Atividade A: No texto sobre clonagem de chip, para qual valor a 32ª Câmara de Direito Privado reduziu a indenização por danos morais?
Atividade B: Reproduza, do texto sobre clonagem de chip, o trecho que vai de "Além disso, detalhes" até "operadora de celular.".

Além disso, detalhes como número de protocolos com as operadoras de telefonia celular e registro de Boletim de Ocorrência são fundamentais, e deverão ser analisados pelo advogado capacitado para demonstrar sobre o ponto de vista jurídico que todos os prejuízos financeiros são decorrentes (nexo causal) da habilitação de CHIP (clonagem) realizada pela operadora de celular.

Já, sobre o ponto de vista dos danos morais, o judiciário entende que todos os transtornos decorrentes da clonagem de número de celular por si só é fato causador de dano e reflete em prejuízos ao titular da linha; é o denominado dano “in re ipsa“, porém, o valor da indenização dependerá de cada caso analisado, contudo, grande parte das decisões estão arbitrando valores em torno de 7 a 8 mil reais,

RESPONSABILIDADE CIVIL – Telefone celular – Clonagem do chip de telefone – Terceiros fraudadores “invadiram” a conta de whatsapp do autor e pediram (como se fosse este) transferências de dinheiro para seus contatos – Inversão do ônus da prova – Aplicação do art. 6º, VIII, do CDC – Responsabilidade objetiva pelo fato do produto e do serviço (cf. arts. 12 a 14 do CDC), bem como pelo vício do produto e do serviço (cf. arts. 18 a 20, 21, 23 e 24 do CDC) – Ato ilícito e falha na prestação do serviço de telefonia – Responsabilidade objetiva em decorrência do risco da atividade – Dano moral – Ocorrência – Prova – Desnecessidade – Dano “in re ipsa” – Fixação da indenização em R$ 8.000,00 – Montante razoável – Danos materiais demonstrados – Manutenção da sentença de procedência da ação de indenização por danos materiais e morais – Honorários advocatícios majorados de 10% para 15% do valor da condenação, nos termos do art. 85, § 11, do CPC/2015 – Recurso desprovido, com observação. (TJSP;  Apelação Cível 1028621-68.XXX.8.XX.0506; Relator (a): Álvaro Torres Júnior ; Órgão Julgador: 20ª Câmara de Direito Privado; Foro de Ribeirão Preto – 4ª Vara Cível; Data do Julgamento: 01/07/2019; Data de Registro: 03/07/2019)

APELAÇÃO – AÇÃO INDENIZATÓRIA POR DANOS MATERIAIS E MORAIS – PRESTAÇÃO DE SERVIÇOS – Telefonia e internet móveis – Clonagem do chip para a prática de estelionato com pedidos de transferência de valores aos contatos do titular da linha – PRELIMINAR – LEGITIMIDADE PASSIVA – Responsabilidade objetiva da prestadora de serviços pelo fato do produto e do serviço, assim como pelo vício do produto e do serviço – Inteligência dos arts. 12 a 14, 18 a 20, 21, 23 e 24, todos do CDC – Preliminar afastada – MÉRITO – DANOS MORAIS – Ocorrência – Circunstâncias fáticas que superam o mero aborrecimento pelo ilícito contratual, caracterizando a ofensa indenizável – Conduta abusiva, com ofensa à boa-fé e ao equilíbrio que devem nortear as relações consumeristas – Indenização arbitrada em R$10.000,00 – Montante que deve se revestir do caráter compensatório, sem prejuízo da índole pedagógica, razão porque não pode alcançar cifras irrisórias – Valor fixado em primeiro grau que se mostra excessivo – Redução para R$5.000,00 (cinco mil reais), valor mais adequado aos limites impostos pela razoabilidade e proporcionalidade – Precedentes – Sentença parcialmente reformada, apenas para readequação do quantum indenizatório – RECURSO PARCIALMENTE PROVido. (TJSP;  Apelação Cível 1012018-11.XXXX.8.XX.0529; Relator (a): Luis Fernando Nishi; Órgão Julgador: 32ª Câmara de Direito Privado; Foro de Santana de Parnaíba – 1ª Vara Judicial; Data do Julgamento: 07/08/2019; Data de Registro: 07/08/2019)

Dados registrados:
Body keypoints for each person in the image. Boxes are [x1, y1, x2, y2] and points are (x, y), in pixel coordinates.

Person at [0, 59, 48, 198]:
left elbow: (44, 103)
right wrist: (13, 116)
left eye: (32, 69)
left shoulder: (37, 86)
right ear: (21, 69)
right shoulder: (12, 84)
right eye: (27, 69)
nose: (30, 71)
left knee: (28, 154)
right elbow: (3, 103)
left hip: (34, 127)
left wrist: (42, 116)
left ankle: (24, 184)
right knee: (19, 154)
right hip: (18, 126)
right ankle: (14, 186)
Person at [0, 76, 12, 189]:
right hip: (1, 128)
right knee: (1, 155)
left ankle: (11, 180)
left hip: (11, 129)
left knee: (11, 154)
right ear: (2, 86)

Resolução A: R$5.000,00 (cinco mil reais).

Resolução B:
Além disso, detalhes como número de protocolos com as operadoras de telefonia celular e registro de Boletim de Ocorrência são fundamentais, e deverão ser analisados pelo advogado capacitado para demonstrar sobre o ponto de vista jurídico que todos os prejuízos financeiros são decorrentes (nexo causal) da habilitação de CHIP (clonagem) realizada pela operadora de celular.